Warning: Cheesiness and melodrama overload.
I've been on the receiving end of the ‘Don’t talk to strangers’
speech from my parents and teachers far too many times in my childhood, and I
continued to be fed this advice repeatedly by friends alike as a teenager, who
knew that I was perhaps too naïve and trusting for my own good. I’d like to
believe that I've changed. That I'm not the girl who believed in unicorns and
Santa and true love any more.
Today, I call myself a realist, and more times than I
could keep count of, I have friends questioning me with a tone of accusation –
‘Where’s the optimism gone, Resh?’ They squint at me with heavy suspicion,
convinced I am the evil twin that has killed their lovable friend. One who
urged them to believe in ideas that were ridiculously improbable, to have faith
when the chances of anything good coming out of a situation were astronomical.

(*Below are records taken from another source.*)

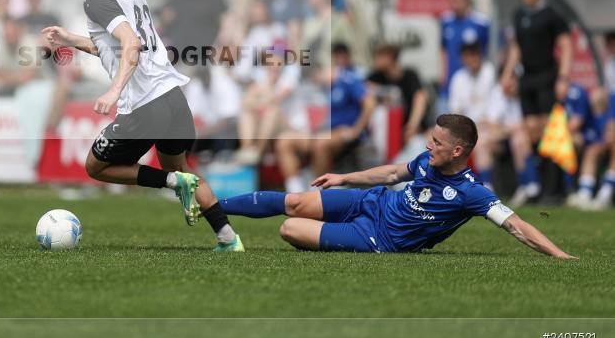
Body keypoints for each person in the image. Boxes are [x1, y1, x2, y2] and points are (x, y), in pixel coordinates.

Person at [43, 0, 243, 251]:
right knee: (182, 169)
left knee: (97, 166)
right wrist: (70, 40)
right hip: (174, 98)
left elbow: (131, 43)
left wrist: (113, 90)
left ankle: (172, 183)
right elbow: (115, 48)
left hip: (145, 103)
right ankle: (228, 238)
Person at [221, 114, 575, 259]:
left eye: (436, 142)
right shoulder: (426, 161)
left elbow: (516, 225)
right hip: (370, 202)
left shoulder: (472, 192)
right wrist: (344, 178)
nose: (427, 147)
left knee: (289, 228)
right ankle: (214, 206)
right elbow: (391, 174)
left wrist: (559, 255)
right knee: (297, 201)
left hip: (380, 240)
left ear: (457, 151)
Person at [500, 0, 572, 202]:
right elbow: (516, 48)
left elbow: (566, 45)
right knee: (531, 131)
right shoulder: (519, 14)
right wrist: (508, 74)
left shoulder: (552, 15)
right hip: (527, 79)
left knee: (549, 131)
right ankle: (538, 185)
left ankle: (556, 188)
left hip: (547, 77)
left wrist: (563, 78)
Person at [275, 43, 376, 193]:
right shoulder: (322, 89)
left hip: (343, 133)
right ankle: (294, 190)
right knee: (284, 141)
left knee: (320, 144)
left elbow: (370, 103)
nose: (315, 80)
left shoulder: (348, 80)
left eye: (316, 75)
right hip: (321, 133)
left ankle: (318, 191)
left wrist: (356, 130)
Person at [448, 42, 497, 187]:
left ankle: (487, 187)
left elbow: (496, 103)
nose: (472, 60)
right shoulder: (458, 78)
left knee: (481, 142)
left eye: (474, 55)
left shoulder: (490, 72)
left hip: (491, 125)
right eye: (467, 56)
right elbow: (456, 110)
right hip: (469, 127)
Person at [367, 43, 430, 147]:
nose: (376, 60)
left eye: (379, 56)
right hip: (387, 130)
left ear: (390, 57)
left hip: (410, 129)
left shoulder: (409, 75)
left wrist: (412, 126)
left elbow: (420, 97)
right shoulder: (376, 77)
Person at [439, 0, 490, 108]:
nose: (454, 3)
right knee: (443, 121)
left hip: (472, 82)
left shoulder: (481, 22)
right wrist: (443, 74)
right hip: (450, 81)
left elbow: (488, 51)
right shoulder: (446, 21)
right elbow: (443, 49)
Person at [563, 84, 609, 209]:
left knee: (591, 151)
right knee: (572, 144)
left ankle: (596, 193)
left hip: (600, 140)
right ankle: (578, 192)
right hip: (594, 139)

Some will be bold enough to say it to my face – ‘This is not the Resh I used to
know!’ And some others will try to mask their pity at how far I've fallen with
the solemnly delivered lines, ‘So *pregnant pause* you really don’t think
you’ll ever get married *sigh*?’
Honestly, I still don’t understand what the big deal is.
Some things you believe in work till a certain age, and then you just grow, and
believe different things that will work for you now. Why treat the whole
episode like some part of you has died? Maybe it has just grown into something
better. Just because it isn't filled with ‘Jab we met’s’ Geet-worthy giggles
and philosophy doesn't mean it’s not a good life.
And then a few weeks ago, I surprised myself. Whether it was
pleasant or not, I still cannot say.